Colleen Green
Cool (2021)
John Gentile
Is Cool, the new album by Colleen Green a concept album? I think it is. The release starts with a paranoid track called “Someone else” where the subject thinks her boyfriend is double dealing. In fact, the track opens with a coldly spoken “he has someone else/they all do,” while a low rumbling bass drives forward. This sort of paranoid menace flows through a good part of the release, at times recalling the infinite darkness of Bauhaus, such as the ominous creep of “Highway”, and at other times revealing an unguarded openness, such as with “someone else.” That is, the subject is speaking her mind honestly, without guidance to the listener as to whether her perspective is “correct” or “good.” Some of the greatest soul music does this (see Soul Children’s “I’ll be the other woman”), and in this honesty, there’s real human connection. No one’s perfect, and we all suffer from anger or frustration or pettiness or wrongful suspicion- and Green’s openness here (or the song’s subject) shows her bravery as an artist and it is just the thing that takes music like this from good to transcendent.

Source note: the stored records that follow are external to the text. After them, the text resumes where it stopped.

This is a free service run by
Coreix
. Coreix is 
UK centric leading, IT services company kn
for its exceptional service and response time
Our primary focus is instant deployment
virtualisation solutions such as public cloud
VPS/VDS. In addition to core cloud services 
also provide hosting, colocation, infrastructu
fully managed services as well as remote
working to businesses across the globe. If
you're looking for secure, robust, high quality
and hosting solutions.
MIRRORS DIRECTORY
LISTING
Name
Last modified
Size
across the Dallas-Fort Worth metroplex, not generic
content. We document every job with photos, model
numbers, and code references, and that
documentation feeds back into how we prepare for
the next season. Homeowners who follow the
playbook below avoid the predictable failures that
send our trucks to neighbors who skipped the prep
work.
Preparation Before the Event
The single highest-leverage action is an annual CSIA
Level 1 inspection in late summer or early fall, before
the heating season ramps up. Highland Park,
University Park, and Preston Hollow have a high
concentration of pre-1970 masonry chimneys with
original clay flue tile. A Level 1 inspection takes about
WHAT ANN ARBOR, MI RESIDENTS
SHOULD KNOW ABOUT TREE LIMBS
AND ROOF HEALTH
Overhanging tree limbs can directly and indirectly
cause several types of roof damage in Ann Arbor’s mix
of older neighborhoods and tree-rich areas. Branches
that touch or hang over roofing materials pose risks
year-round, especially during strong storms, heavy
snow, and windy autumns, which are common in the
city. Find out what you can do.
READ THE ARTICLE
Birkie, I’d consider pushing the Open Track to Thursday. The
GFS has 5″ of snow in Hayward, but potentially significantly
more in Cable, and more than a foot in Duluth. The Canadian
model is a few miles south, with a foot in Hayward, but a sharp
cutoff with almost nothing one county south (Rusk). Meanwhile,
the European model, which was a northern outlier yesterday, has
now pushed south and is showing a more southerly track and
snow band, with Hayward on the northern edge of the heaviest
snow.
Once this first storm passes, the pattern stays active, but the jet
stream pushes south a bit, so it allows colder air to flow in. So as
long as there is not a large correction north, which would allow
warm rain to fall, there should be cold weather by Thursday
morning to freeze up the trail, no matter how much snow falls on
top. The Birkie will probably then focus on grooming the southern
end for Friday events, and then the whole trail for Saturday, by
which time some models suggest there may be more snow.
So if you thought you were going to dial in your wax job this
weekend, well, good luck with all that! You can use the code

But then, there’s the kicker. On “Someone else,” just as Green sets up the icy section, she breaks out into a pop sing-songy cadence before revealing that the suspicions are probably correct. That is, just because you’re paranoid doesn’t mean that the thing you’re worried about isn’t real. She bends this spacey vibe to different purposes throughout the album. “Highway”, with its sinister intro, details a conflict in lifestyles while Green uses a spartan attack quite effectively. There’s really only three or four sounds in the track- Green’s voice, drums, bass, and ghostly backing vocals. But the extreme closeup on her voice framed by the spooky chords says all you need to know without actually saying it. To that end, Green’s skill as a guitarist shines through here and throughout the album. She favors powerful, atmospheric hanging and then suddenly… a feedback, sharp riff stabs out of the shifting backdrop almost like a killer in a horror movie. Green is playing with contrast so well that the different tones lock together. Brian Eno has a philosophy to delete parts of a song until what remains cannot be deleted. It sounds like Green did that here and EVERYTHING hits like a brick.

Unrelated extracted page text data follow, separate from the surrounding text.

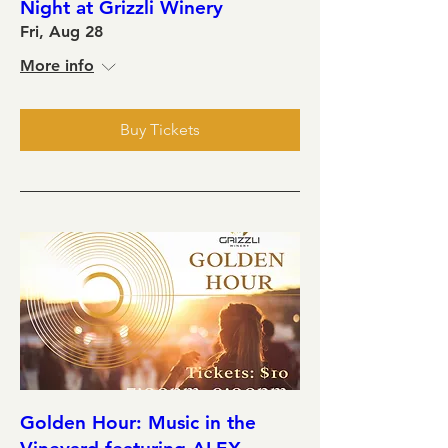
Night at Grizzli Winery
Fri, Aug 28
More info
Buy Tickets
Golden Hour: Music in the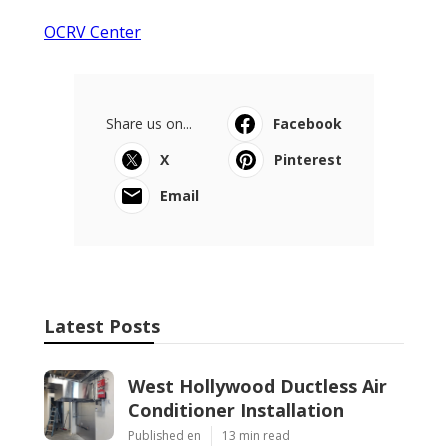
OCRV Center
Share us on...
Facebook
X
Pinterest
Email
Latest Posts
West Hollywood Ductless Air
Conditioner Installation
Published en
13 min read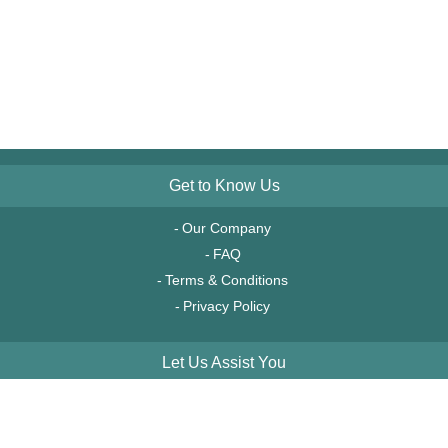
Get to Know Us
Our Company
FAQ
Terms & Conditions
Privacy Policy
Let Us Assist You
Order Tracking
Account Access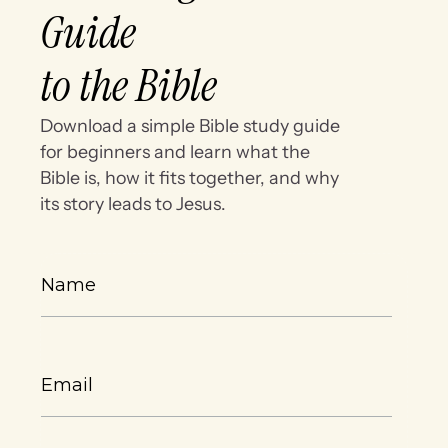
Guide
to the Bible
Download a simple Bible study guide
for beginners and learn what the
Bible is, how it fits together, and why
its story leads to Jesus.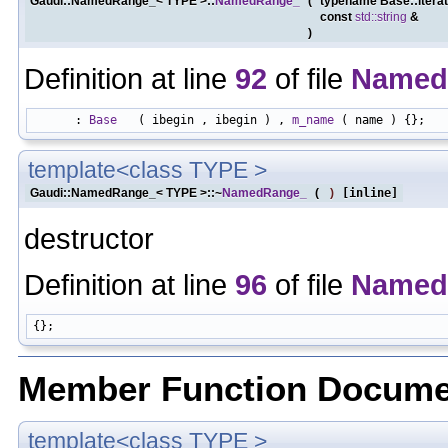
Gaudi::NamedRange_< TYPE >::
NamedRange_
(
typename Base::itera
const
std::string
&
)
Definition at line
92
of file
Named
      : 
Base
   ( ibegin , ibegin ) , 
m_name
template<class TYPE >
Gaudi::NamedRange_< TYPE >::~
NamedRange_
(
)
[inline]
destructor
Definition at line
96
of file
Named
Member Function Docume
template<class TYPE >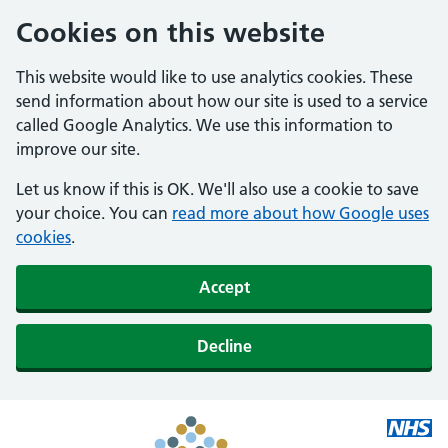
Cookies on this website
This website would like to use analytics cookies. These
send information about how our site is used to a service
called Google Analytics. We use this information to
improve our site.
Let us know if this is OK. We'll also use a cookie to save
your choice. You can
read more about how Google uses
cookies
.
Accept
Decline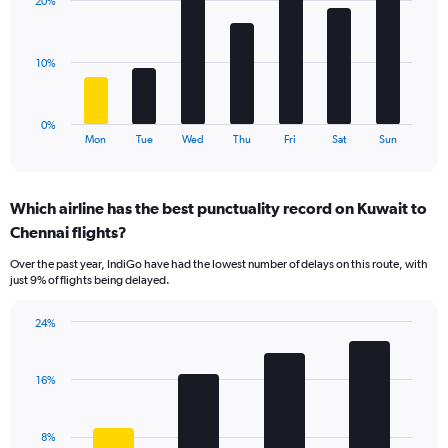
displaying
20%
7
values.
bars.
Range:
0
The
10%
to
chart
24.
has
1
0%
X
End
Mon
Tue
Wed
Thu
Fri
Sat
Sun
of
axis
interactive
displaying
chart
categories.
Which airline has the best punctuality record on Kuwait to
Range:
Chennai flights?
7
categories.
Over the past year, IndiGo have had the lowest number of delays on this route, with
The
just 9% of flights being delayed.
chart
has
24%
1
Bar
Chart
Y
graphic.
chart
axis
with
16%
displaying
4
values.
bars.
Range:
8%
0
The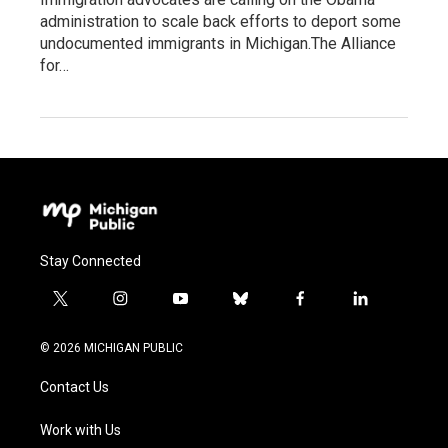
administration to scale back efforts to deport some
undocumented immigrants in Michigan.The Alliance
for…
Stay Connected
t
i
y
b
f
l
w
n
o
l
a
i
i
s
u
u
c
n
© 2026 MICHIGAN PUBLIC
t
t
t
e
e
k
t
a
u
s
b
e
Contact Us
e
g
b
k
o
d
r
r
e
y
o
i
a
k
n
Work with Us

Take, for example, the lumbering bass on “You don’t exist.” It seems like Green is pondering how the age of social media has erased what people truly are, only leaving the trace of a person on digital platforms- well, that’s my take. Meanwhile, the kraut-rock/space rock bass drives this forward until Green jumps in with the chorus “You don’t exist / you don’t exi-ssss-t!” If the lyrics weren’t so bleak, I’d think the melody was from a Madonna or Cindy Lauper album.

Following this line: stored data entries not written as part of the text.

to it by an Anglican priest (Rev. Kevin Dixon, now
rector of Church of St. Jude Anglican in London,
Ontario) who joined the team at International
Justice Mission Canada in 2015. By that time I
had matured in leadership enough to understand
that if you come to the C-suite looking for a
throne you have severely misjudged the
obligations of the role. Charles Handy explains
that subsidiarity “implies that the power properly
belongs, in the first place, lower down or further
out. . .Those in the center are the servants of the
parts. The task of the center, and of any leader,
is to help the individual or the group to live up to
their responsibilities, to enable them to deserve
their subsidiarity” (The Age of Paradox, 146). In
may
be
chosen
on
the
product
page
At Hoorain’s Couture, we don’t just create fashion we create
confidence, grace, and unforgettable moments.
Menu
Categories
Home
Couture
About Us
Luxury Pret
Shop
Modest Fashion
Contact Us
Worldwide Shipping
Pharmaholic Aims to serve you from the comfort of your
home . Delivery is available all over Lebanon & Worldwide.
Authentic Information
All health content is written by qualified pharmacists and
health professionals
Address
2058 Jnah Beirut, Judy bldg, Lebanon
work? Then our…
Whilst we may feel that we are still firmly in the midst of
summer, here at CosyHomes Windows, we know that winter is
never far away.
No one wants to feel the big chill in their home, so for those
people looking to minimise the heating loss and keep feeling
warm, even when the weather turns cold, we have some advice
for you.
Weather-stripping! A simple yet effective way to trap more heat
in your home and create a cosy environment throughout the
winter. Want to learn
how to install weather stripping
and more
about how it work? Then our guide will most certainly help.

But, while a certain menace or dread permeates the album, the main finale is “I believe in love.” Sure, we’ve trekked through paranoia, conflicting life perspective, and even self-erasure, but at the end, Green finds the light in the universe. It’s almost like a twist ending- We trekked through a cold universe only to a find a sort of happiness and optimism at the center. Cool is not only a masterful release sonically, but it strikes a cosmic chord that few release can hit. I’m just glad that chord is a positive one… for all of our sakes.